Design files in plain text:
________________________

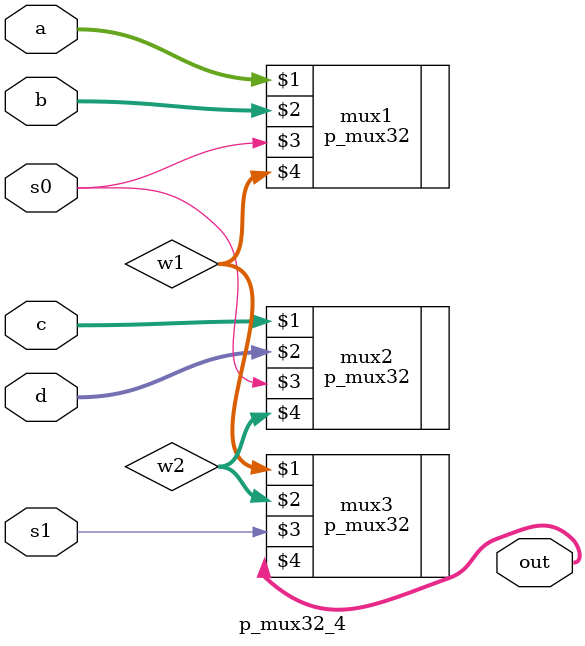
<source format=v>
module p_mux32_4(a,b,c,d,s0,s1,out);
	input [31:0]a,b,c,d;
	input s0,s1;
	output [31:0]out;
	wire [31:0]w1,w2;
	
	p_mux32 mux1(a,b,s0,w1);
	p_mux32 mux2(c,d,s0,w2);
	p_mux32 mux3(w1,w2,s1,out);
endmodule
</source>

________________________

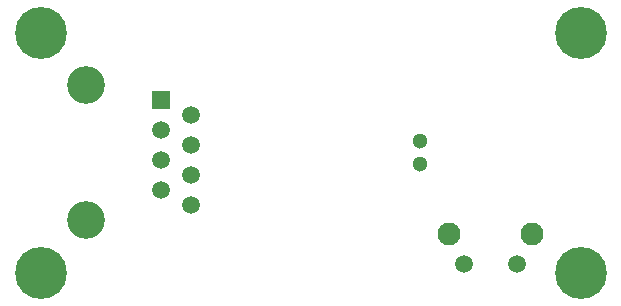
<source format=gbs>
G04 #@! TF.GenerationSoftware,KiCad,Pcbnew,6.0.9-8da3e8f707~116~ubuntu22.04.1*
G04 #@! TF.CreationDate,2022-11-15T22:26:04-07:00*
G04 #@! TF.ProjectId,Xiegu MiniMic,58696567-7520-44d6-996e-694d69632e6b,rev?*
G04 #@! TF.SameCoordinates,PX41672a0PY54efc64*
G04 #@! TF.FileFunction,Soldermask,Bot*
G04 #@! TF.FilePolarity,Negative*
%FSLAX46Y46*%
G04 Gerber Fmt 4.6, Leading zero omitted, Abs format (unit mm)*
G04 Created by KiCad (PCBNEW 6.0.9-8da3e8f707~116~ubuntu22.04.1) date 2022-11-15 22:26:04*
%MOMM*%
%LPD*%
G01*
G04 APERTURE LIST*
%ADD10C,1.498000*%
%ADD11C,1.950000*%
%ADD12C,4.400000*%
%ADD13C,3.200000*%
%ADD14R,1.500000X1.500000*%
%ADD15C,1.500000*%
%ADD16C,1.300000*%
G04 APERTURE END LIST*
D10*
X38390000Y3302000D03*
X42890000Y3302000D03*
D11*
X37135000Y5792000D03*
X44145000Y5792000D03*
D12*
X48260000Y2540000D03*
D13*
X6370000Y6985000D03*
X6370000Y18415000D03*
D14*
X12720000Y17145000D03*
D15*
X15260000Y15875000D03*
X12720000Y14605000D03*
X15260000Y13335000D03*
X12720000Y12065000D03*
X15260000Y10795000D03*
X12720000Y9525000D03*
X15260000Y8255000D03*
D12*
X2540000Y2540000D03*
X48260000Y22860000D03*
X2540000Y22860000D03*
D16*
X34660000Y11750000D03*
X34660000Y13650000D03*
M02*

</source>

________________________

#### The task:
Search the entries for the word "LIST", then copy every line in which it is found.

#### Answer section:
G04 APERTURE LIST*
G04 APERTURE END LIST*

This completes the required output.